Reading passage.
┌──
Always Hungry, That Flesh and Eye

Years ago, as I was reading some part of the NT, I realized, “You know what, the flesh is never satisfied. No matter what it gets, it is never enough.” After sharing this with a few people, I placed it aside until I read this line to my children:

Proverbs 27:20 Sheol (the grave) and Abaddon (destruction) are never full, so the eyes of man are never satisfied.

Pausing, I sat straight up. “Whoa, this is in the Bible!” It was one of those times when He reveals, then later shows us in Scripture where it is. I love when that happens. That inspired me to dig up more:

Ecclesiastes 1:8 All things are full of weariness; man cannot express it: the eye is not satisfied with seeing, nor the ear filled with hearing.

Ecclesiastes 4:8 There is one alone, and there is not a second; yea, he has neither child nor brother: yet is there no end of all his labor; neither is his eye satisfied with riches; neither says he, “For whom do I labor, and deprive my soul of good?” This is also vanity, yea, it is a heavy travail.

Ecclesiastes 5:10 He that loves silver shall not be satisfied with silver; nor he that loves abundance, with increase: this is also vanity.

Ecclesiastes 6:7 All the labor of man is for his mouth, and yet the appetite is not filled.
└──
Work order 1. Translate this sentence from the devotional on never being satisfied into Spanish: "I love when that happens."
Work order 2. In the devotional on never being satisfied, what does Proverbs 27:20 compare the eyes of man to?
Work order 3. Please continue the devotional on never being satisfied, picking up after its final quoted verse, Ecclesiastes 6:7.

Recorded information.
┌──
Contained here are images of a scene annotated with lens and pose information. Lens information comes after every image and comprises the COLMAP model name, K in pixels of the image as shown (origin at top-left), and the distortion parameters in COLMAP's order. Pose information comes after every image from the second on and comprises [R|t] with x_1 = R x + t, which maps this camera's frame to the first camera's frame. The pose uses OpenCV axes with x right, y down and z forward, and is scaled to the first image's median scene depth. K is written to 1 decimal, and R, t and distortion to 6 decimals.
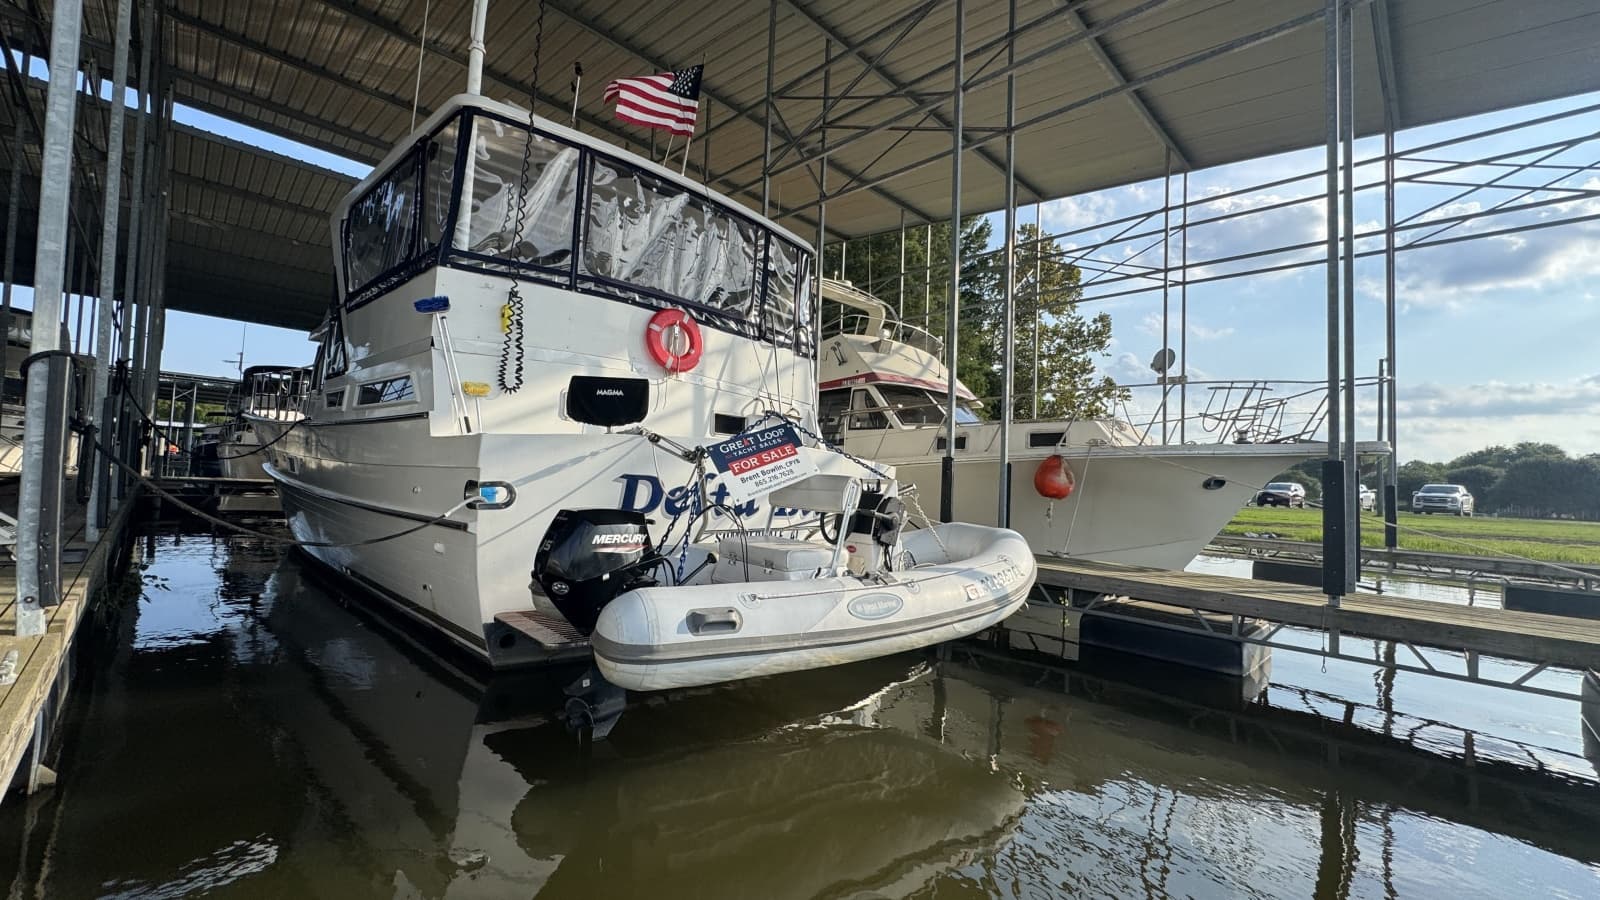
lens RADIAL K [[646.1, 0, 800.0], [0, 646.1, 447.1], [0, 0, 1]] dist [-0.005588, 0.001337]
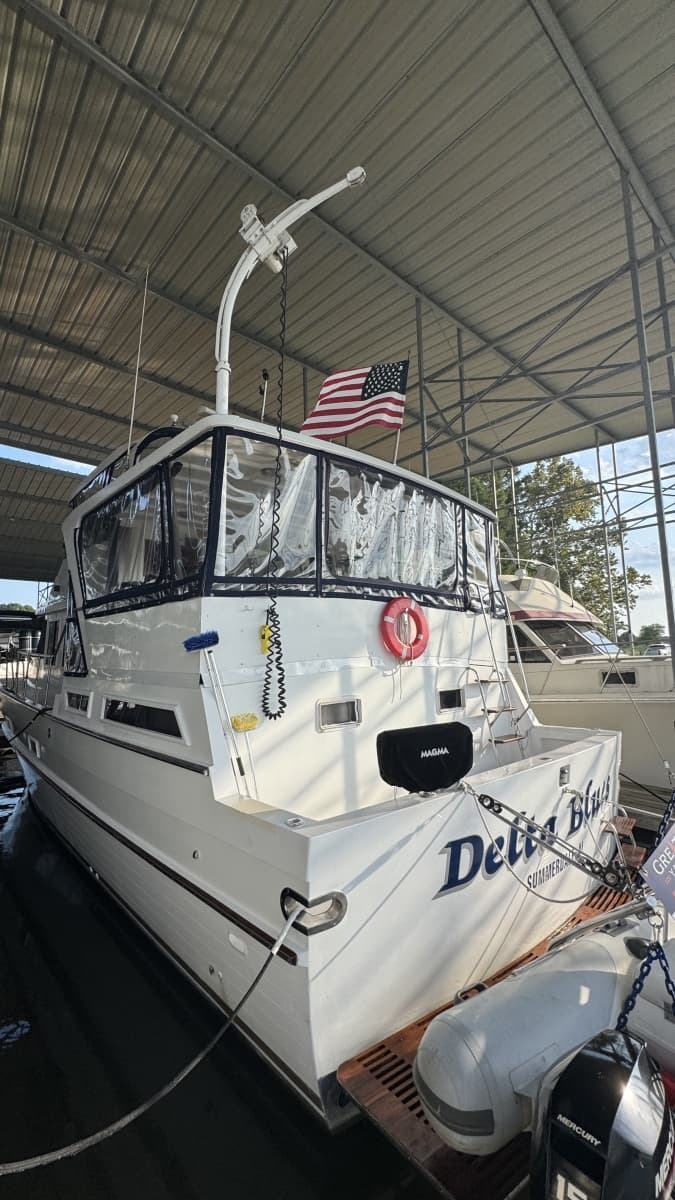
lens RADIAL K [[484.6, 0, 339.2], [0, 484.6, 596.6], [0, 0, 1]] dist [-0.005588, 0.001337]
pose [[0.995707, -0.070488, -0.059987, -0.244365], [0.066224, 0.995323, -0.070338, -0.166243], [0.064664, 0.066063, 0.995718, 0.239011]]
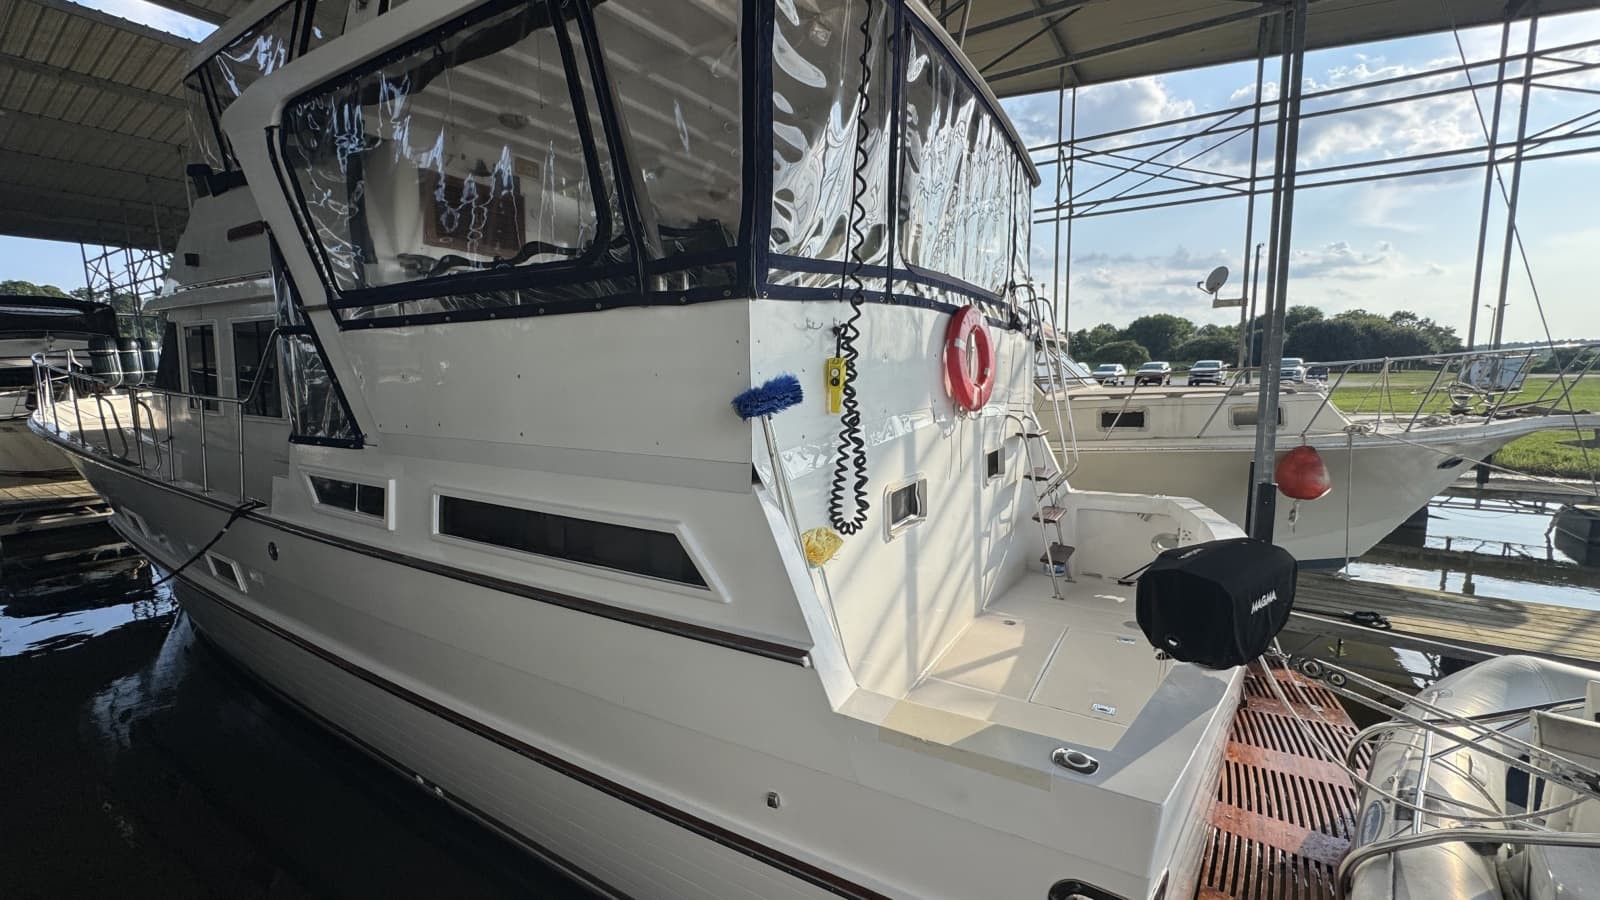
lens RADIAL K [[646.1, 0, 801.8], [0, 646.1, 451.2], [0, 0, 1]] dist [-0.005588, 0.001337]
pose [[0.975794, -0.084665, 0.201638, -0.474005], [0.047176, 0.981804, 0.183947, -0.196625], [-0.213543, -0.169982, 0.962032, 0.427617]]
└──
Answer 1. Me encanta cuando eso pasa.

Answer 2. Sheol (the grave) and Abaddon (destruction), which are never full.

Answer 3.
Proverbs 30:15-16 The leech has two daughters: Give and Give.
Three things are never satisfied; four never say, “Enough”:
Sheol, the barren womb, the land never satisfied with water,
and the fire that never says, “Enough.”

1 John 2:16 For all that is in the world, the lust of the flesh, and the lust of the eyes, and the pride of life, is not of the Father, but is of the world.

What Is the Eye?

Luke 11:34-35 (Matthew 6:22-23) Your eye is the lamp of the body. When your eye is clear, your whole body is also full of light. But when it is evil, your body is also full of darkness. Make sure, therefore, that the light in you be not darkness.

The symbolism of the flesh means the desires of the body—comfort, food, sex, etc. The soul (personality, life, self) contains three parts—heart (feelings), mind (thoughts), and will (human effort). Whenever our eyes see (or any of our senses perceive) something, both our flesh and soul judge our interest in it and what we should do next. This is the symbolism of the eye, or rather our mind’s eye. Our discernment outside of Yah’s desire (darkness) caters to flesh and soul, leaving our spirit yearning for Him. See Galatians 5:16-17, Romans 7:15, Romans 7:18, Romans 7:23, Romans 8:5, Philippians 3:19.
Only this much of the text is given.